The outlook for the Democratic primary is even murkier, with a whopping 44 percent of voters expressing no opinion about the candidates, compared to 28 percent in the Republican primary.
State Superintendent of Education Jim Rex, the only statewide elected Democrat, leads the field with 21 percent, followed by lobbyist and longtime Democratic activist Dwight Drake with 15 percent. State senators Vincent Sheheen and Robert Ford, and attorney Mullins McLeod trail in the single digits.
The Dec. 15 poll of 770 registered voters has a 3.4-percent margin of error.
“It’s early and the races will become clearer. But if I were anyone who showed support in the single digits -- I'd be a little worried. My guess is somebody on the Democratic side will soon drop out and run for lieutenant governor, where the Democrats have no candidate,” said Andy Brack, publisher of the Statehouse Report.

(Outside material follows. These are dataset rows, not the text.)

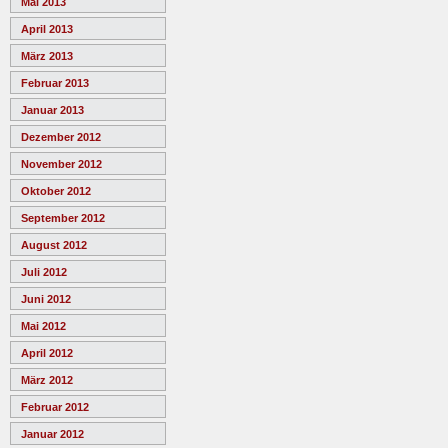
Mai 2013
April 2013
März 2013
Februar 2013
Januar 2013
Dezember 2012
November 2012
Oktober 2012
September 2012
August 2012
Juli 2012
Juni 2012
Mai 2012
April 2012
März 2012
Februar 2012
Januar 2012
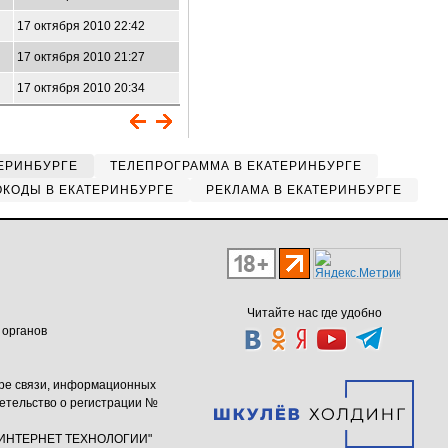
17 октября 2010 22:42
17 октября 2010 21:27
17 октября 2010 20:34
ЕРИНБУРГЕ
ТЕЛЕПРОГРАММА В ЕКАТЕРИНБУРГЕ
КОДЫ В ЕКАТЕРИНБУРГЕ
РЕКЛАМА В ЕКАТЕРИНБУРГЕ
Читайте нас где удобно
 органов
ере связи, информационных
етельство о регистрации №
ю "ИНТЕРНЕТ ТЕХНОЛОГИИ"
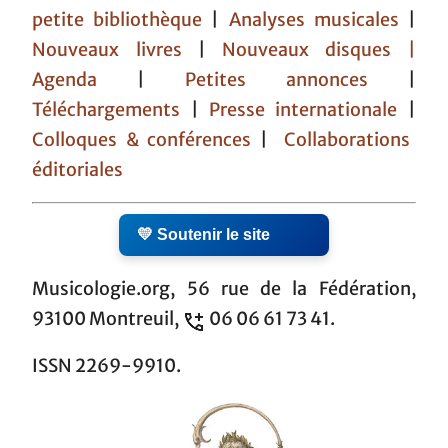
petite bibliothèque
|
Analyses musicales
|
Nouveaux livres
|
Nouveaux disques |
Agenda
|
Petites annonces
|
Téléchargements
|
Presse internationale
|
Colloques & conférences
|
Collaborations
éditoriales
💛 Soutenir le site
Musicologie.org, 56 rue de la Fédération,
93100 Montreuil,
06 06 61 73 41.
ISSN 2269-9910.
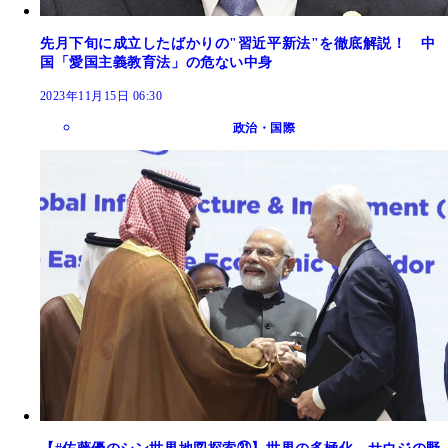
先月下旬に成立したばかりの"習近平新法"を徹底解説！ 中
国「愛国主義教育法」の危ない中身
2023年11月15日 06:30
政治・国際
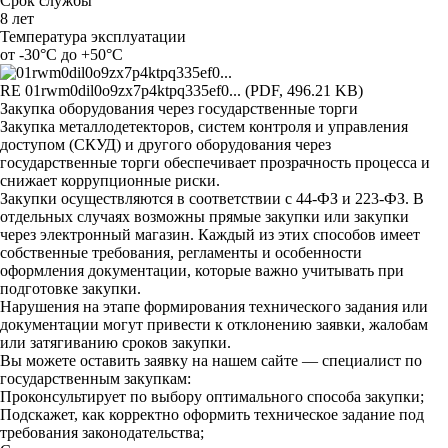
Срок службы
8 лет
Температура эксплуатации
от -30°C до +50°C
RE
01rwm0dil0o9zx7p4ktpq335ef0... (PDF, 496.21 KB)
Закупка оборудования через государственные торги
Закупка металлодетекторов, систем контроля и управления
доступом (СКУД) и другого оборудования через
государственные торги обеспечивает прозрачность процесса и
снижает коррупционные риски.
Закупки осуществляются в соответствии с 44-ФЗ и 223-ФЗ. В
отдельных случаях возможны прямые закупки или закупки
через электронный магазин. Каждый из этих способов имеет
собственные требования, регламенты и особенности
оформления документации, которые важно учитывать при
подготовке закупки.
Нарушения на этапе формирования технического задания или
документации могут привести к отклонению заявки, жалобам
или затягиванию сроков закупки.
Вы можете оставить заявку на нашем сайте — специалист по
государственным закупкам:
Проконсультирует по выбору оптимального способа закупки;
Подскажет, как корректно оформить техническое задание под
требования законодательства;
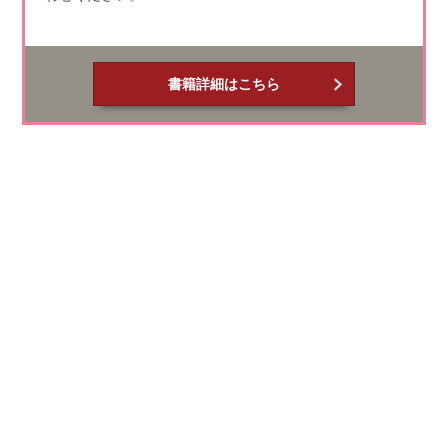
書籍詳細はこちら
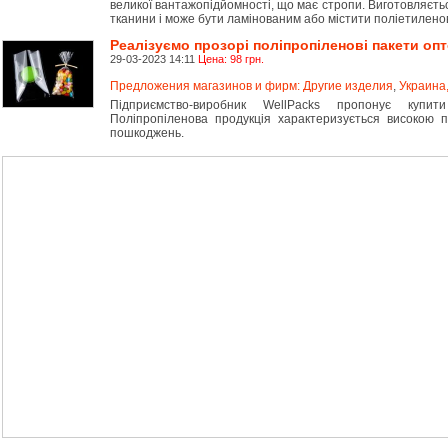
великої вантажопідйомності, що має стропи. Виготовляєтьс
тканини і може бути ламінованим або містити поліетилено
Реалізуємо прозорі поліпропіленові пакети опт
29-03-2023 14:11
Цена: 98 грн.
Предложения магазинов и фирм: Другие изделия
,
Украина,
Підприємство-виробник WellPacks пропонує купити
Поліпропіленова продукція характеризується високою п
пошкоджень.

The same poll showed 39 percent of voters thought the state was headed in the wrong direction, while 32 percent thought it was headed the right way and 29 percent had no opinion. That’s not wild optimism, but considering the state’s record unemployment and political disarray, it’s a surprisingly mild judgment by the electorate on the state of the state.
The past month has produced at least one clarifying element for the race: A legislative panel voted not to pursue impeachment against Sanford. That keeps Bauer in the race – he had said he wouldn’t run in 2010 if he became the interim governor – and means there won’t be any dramatic scenes of the governor being removed from office to divert attention from the race to replace him.